Exercise has long been known to help with mental health issues such as stress and depression. I have provided a list of NHS and other resources in my book that is due to be published in the summer (2023, see here). This article [here] links to some other resources which look to be helpful in that they seem to cover a wide range of abilities. This other article [here] offers some advice about starting to exercise more if you are intending to do the forms of exercise that are available at a local gym. However, many healthy forms of exercise (such as walking or cycling) can be cheaper and sometimes woven into lifestyle more easily (for example by walking or cycling to work).

The role of confidence in influencing mood

This article [here] describes the role that confidence has to play in keeping us mentally healthy. Anticipating success can release chemicals in the brain that can improve mood and performance. Also self-belief in the face of stress can raise immunity and physical performance. Other research has highlighted the role that avoidance plays in developing and maintaining mental health issues. Confidence may tend to limit this kind of avoidance.

Free bike loans to help with mental health

Family doctors in some areas are soon to be able to prescribe exercise for mental health issues (see this article). Such schemes are not new as exercise has long been found to be a helpful intervention for issues such as depression. Walking and cycling mental health groups will have the added benefit of more social support. This is another factor that has been found to be helpful in overcoming depression.

The power of confidence (and Marmite!)

According to this article {here], confidence can help with anxiety and depression, affecting how your brain’s cells function. It can also help with memory, immune system and brain functioning. The article also includes some tips for boosting confidence. Other researchers have found that some types of vitamin B that are found in foods such as Marmite can also affect brain chemistry in a way that helps with anxiety symptoms. However, the study (as described here) used very much higher doses than are found in usual Marmite portions.

More about sleep

There are many reasons why you may not be getting a good night’s sleep. Some of them are described here. An awareness of the cause is usually a first step in finding a solution. This article [here] describes a tip that may be helpful if you wake in the night and find it difficult to get back off to sleep. The ‘15 minute rule’ is an element of sleep hygiene which I have linked to in a previous entry here. Sleep apnoea is a sleep disorder that can result in tiredness, concentration difficulties and mood swings. Some details about this condition are described here.

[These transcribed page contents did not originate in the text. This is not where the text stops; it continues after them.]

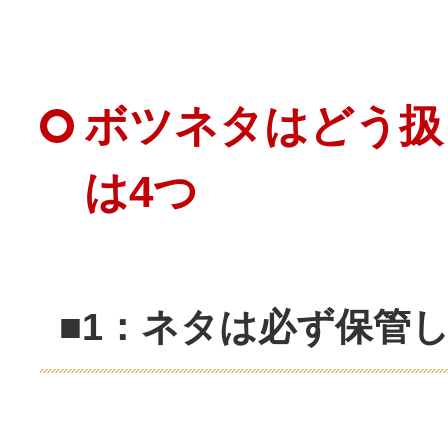
ボツネタはどう扱
は4つ
■1：ネタは必ず保管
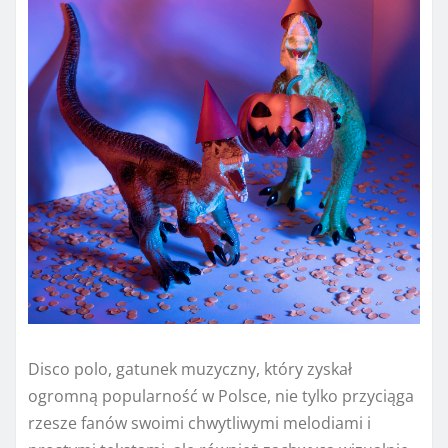
Disco polo, gatunek muzyczny, który zyskał
ogromną popularność w Polsce, nie tylko przyciąga
rzesze fanów swoimi chwytliwymi melodiami i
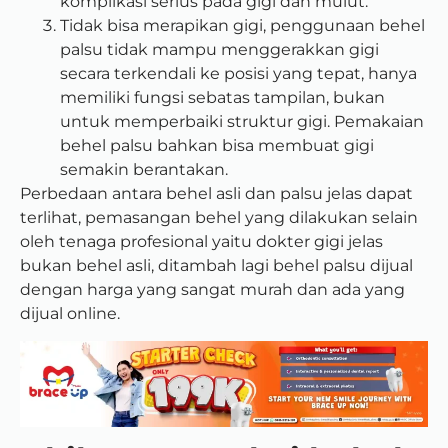
komplikasi serius pada gigi dan mulut.
Tidak bisa merapikan gigi, penggunaan behel
palsu
tidak mampu menggerakkan gigi
secara terkendali ke posisi yang tepat, hanya
memiliki fungsi sebatas tampilan, bukan
untuk memperbaiki struktur gigi. Pemakaian
behel palsu bahkan bisa membuat gigi
semakin berantakan.
Perbedaan antara behel asli dan palsu jelas dapat
terlihat, pemasangan behel yang dilakukan selain
oleh tenaga profesional yaitu dokter gigi jelas
bukan behel asli, ditambah lagi behel palsu dijual
dengan harga yang sangat murah dan ada yang
dijual online.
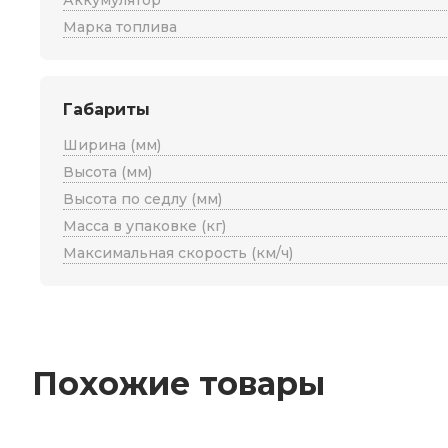
Аккумулятор
Марка топлива
Габариты
Ширина (мм)
Высота (мм)
Высота по седлу (мм)
Масса в упаковке (кг)
Максимальная скорость (км/ч)
Похожие товары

Are you addicted to social media?

Social media can encourage a form of app dependency which impacts a proportion of users. Social media can have a negative effect upon mental health and so this kind of dependency is likely to be unhealthy. This article [here] provides some signs and symptoms that indicate that your social media use could be dysfunctional. It also offers some ideas for alternative, healthy activities. A week long break from social media [see here] meant more free time as well as lower levels of anxiety and depression for those involved in the study.

Staying mentally healthy whilst working from home

Many of work practices have changed in that many people are now either working from home or are involved in some form of ‘blended’ approach (a blend of home and on-site). Working much more from home can leave us open to some forms of stress. This article [here] offers some useful ways of protecting ourselves. Working from home can offer an increased opportunity to over-indulge in social media. An article which details both how this can negatively affect upon mental health and how this impact can be reduced, is available here.

More information about sleep

There have already been a number of posts on this blog about sleep. Use the search bar at the bottom of the home page to find these. Here is another article about how to sleep well. I can’t vouch for what it says about supplements, but the psychological advice seems generally sound. For a full programme for treating insomnia, I can recommend this book [here]. The approach described in the book (CBTi) is also very briefly described in this article [here]. This other article [here] describes the sleep disorder: sleep apnoea. This is a potentially dangerous condition which can be treated.